▶ [YOUR TASK] Report how many lines in the material hold the word "different". No other content is required.
==== SUPPLIED DATA ====
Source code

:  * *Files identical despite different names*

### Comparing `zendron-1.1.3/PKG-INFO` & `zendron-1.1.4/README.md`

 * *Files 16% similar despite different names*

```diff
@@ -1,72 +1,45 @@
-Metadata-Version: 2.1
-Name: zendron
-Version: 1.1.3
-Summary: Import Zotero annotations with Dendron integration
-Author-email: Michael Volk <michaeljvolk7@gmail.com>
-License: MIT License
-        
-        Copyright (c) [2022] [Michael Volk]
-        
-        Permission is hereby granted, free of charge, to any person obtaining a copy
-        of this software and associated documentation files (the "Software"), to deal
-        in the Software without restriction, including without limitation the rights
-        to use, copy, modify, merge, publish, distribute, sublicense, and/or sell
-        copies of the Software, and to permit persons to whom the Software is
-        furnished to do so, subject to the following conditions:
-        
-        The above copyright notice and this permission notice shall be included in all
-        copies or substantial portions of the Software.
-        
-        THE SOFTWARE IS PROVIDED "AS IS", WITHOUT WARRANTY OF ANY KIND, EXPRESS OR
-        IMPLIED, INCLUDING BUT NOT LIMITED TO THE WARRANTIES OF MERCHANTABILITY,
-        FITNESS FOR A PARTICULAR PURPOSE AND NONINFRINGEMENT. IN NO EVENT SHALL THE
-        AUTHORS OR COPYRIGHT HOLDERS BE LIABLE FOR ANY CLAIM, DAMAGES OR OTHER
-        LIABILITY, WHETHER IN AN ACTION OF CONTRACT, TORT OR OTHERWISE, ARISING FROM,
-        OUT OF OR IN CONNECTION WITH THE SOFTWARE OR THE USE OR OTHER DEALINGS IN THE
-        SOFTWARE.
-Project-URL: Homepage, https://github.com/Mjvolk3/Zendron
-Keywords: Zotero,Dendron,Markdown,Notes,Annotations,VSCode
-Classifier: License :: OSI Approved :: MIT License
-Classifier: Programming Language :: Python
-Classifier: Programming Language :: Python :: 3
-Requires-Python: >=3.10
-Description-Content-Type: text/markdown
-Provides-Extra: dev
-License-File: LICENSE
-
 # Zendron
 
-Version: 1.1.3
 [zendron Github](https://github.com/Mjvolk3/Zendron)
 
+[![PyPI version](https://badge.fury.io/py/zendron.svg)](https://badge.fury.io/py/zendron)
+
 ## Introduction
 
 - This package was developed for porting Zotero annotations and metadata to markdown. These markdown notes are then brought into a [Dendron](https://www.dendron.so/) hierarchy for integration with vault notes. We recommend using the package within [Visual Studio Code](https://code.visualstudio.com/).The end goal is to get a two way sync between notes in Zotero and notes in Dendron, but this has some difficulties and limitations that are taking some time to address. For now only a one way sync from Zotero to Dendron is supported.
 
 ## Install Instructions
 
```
====
▶ [SOLUTION FOR THIS TASK] 2